Pt cluster catalysts on N-doped carbon for an efficient formic acid oxidation reaction

Abstract

Direct formic acid fuel cells (DFAFCs) represent a promising energy conversion technology characterized by high efficiency and environmental compatibility. Nevertheless, operational constraints persist, including insufficient catalytic activity during anodic formic acid oxidation and limited tolerance to CO intermediates. Consequently, designing advanced catalytic systems with improved CO resistance remains a crucial research focus. This work systematically explores the electrocatalytic performance of Pt nanoclusters supported on Mo and N-modified carbon matrices for the formic acid oxidation reaction.
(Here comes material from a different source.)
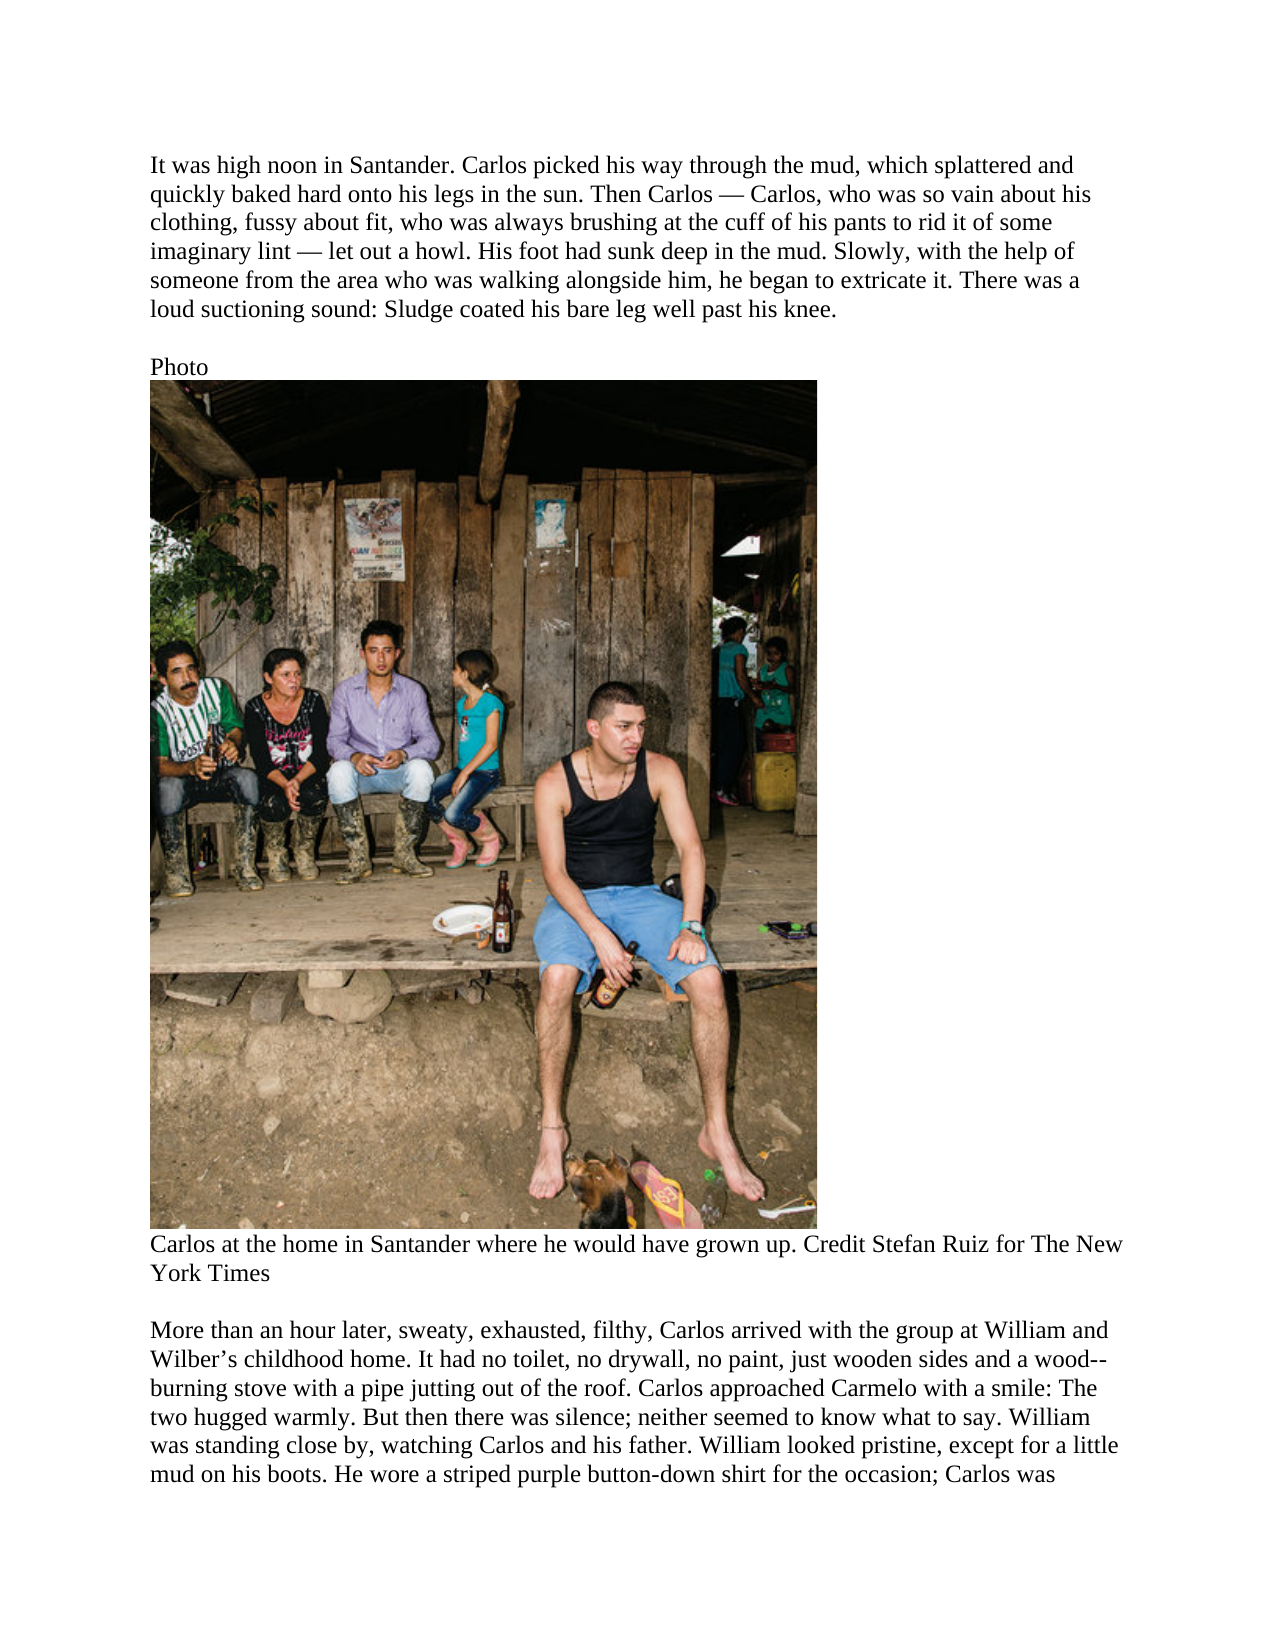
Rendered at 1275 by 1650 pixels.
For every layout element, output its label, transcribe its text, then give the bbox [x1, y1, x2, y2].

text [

Comprehensive material characterization was achieved through X-ray diffraction analysis, electron microscopy observations, X-ray photoelectron spectroscopy measurements, and cyclic voltammetric evaluations. Electrochemical assessments were conducted in an Ar-saturated mixture of 0.1 M HClO₄ and 0.5 M HCOOH under ambient conditions. Comparative analyses with Pt/C, in-house synthesized Pt/Mo–N–C, and commercial catalysts reveal that the Pt/Mo–N–C composite demonstrates significantly enhanced catalytic activity and CO tolerance. The methodology developed herein offers a generalizable approach for fabricating diverse electrocatalytic materials.